Question

When a tuning fork A of frequency $100Hz$ is sounded with a tuning fork B, the number of beats per second is $2$. On putting the wax on the prongs of B, the number of beats per second becomes $1$. The frequency of fork B is
A)$98Hz$
B)$99Hz$
C)$101Hz$
D)$102Hz$

Answer 1

Hint: whenever two sources of sound are turned on together and if there is a slight difference in the frequencies of the sources, then beats are produced and the number of beats is equal to the difference in the frequencies of the individual sources.

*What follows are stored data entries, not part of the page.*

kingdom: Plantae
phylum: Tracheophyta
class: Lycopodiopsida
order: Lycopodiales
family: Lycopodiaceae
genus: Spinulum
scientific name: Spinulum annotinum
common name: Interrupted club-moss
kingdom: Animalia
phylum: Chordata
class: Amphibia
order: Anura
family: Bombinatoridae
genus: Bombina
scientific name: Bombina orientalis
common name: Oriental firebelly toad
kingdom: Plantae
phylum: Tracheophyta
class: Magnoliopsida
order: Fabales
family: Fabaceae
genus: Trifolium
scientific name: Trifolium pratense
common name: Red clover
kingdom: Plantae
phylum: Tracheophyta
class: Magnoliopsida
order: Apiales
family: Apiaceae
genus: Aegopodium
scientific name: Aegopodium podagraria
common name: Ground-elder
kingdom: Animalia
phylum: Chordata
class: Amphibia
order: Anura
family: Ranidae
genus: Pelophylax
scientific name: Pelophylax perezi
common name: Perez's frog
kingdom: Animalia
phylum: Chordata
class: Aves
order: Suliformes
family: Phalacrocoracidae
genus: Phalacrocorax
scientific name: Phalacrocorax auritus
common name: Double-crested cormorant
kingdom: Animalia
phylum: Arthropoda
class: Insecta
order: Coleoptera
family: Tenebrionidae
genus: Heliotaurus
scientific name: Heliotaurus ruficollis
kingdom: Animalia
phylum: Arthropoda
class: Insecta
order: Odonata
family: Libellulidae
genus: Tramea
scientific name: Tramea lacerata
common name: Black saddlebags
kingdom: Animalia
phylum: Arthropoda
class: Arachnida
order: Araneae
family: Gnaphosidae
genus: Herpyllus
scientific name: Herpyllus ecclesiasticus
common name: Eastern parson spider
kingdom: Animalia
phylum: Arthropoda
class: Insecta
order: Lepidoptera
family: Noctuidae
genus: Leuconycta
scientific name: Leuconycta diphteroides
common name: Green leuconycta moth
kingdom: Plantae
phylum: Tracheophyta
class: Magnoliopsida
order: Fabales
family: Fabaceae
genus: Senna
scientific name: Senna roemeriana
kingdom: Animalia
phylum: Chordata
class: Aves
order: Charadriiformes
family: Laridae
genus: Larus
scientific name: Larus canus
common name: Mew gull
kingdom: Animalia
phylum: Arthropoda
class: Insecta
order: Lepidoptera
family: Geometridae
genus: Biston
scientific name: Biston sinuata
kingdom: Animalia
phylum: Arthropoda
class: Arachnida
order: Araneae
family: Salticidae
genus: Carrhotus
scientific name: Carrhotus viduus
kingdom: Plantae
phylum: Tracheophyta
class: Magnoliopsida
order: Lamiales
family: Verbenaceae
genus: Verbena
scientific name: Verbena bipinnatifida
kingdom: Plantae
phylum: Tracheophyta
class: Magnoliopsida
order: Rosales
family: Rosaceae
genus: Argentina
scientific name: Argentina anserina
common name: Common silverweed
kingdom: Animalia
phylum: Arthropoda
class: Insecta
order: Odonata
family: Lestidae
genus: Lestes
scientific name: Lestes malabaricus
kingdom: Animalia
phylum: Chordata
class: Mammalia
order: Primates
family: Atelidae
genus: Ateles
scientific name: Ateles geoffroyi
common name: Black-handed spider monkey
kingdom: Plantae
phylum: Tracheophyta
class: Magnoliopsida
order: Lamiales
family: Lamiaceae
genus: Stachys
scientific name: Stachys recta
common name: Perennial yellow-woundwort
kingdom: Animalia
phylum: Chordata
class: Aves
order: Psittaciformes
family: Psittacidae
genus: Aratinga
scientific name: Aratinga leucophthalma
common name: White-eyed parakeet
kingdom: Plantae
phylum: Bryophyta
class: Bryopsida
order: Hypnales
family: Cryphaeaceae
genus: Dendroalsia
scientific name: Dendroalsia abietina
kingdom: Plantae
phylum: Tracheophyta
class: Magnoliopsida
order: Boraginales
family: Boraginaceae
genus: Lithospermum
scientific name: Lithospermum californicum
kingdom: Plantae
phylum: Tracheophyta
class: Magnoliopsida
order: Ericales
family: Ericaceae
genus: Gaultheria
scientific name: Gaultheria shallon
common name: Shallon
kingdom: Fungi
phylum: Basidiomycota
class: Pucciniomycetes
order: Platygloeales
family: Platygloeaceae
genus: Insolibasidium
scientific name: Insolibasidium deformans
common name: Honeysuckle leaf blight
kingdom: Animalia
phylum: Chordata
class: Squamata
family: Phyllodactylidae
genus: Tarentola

Complete step by step answer:
We know that beats are produced when two sound waves of slightly different frequencies are turned on together. The number of beats per second is given by the difference in the frequencies of the sound waves.
Here, frequency of source A$ = 100Hz$
Let the frequency of source B$ = f$
In the first case the number of beats per second$ = 2$
Which means that the difference between frequencies of a and b is $2$.
From this, we can say that the frequency of source B could be $102Hz$ or $98Hz$. This is because both $102$ and $98$ have a difference of $2$ with $100$.

Now,
The fork B is covered in wax and the number of beats per second reduces to $1$.
We know that, on applying wax on the fork, its frequency decreases because of the increase in Solution:
weight in the branches of the fork. So, from this information we can conclude that the frequency of the fork B should be $102Hz$. We can say this because if we assume the frequency to be $98Hz$, then its frequency will become even less than $98Hz$and it produces even more than $2$beats per second with the fork A.
D) is correct.

Note: The purpose of wax is to increase the weight of the branches of the wax to decrease its frequency. If we decrease the weight of the branches by some method, we can increase the frequency of the fork.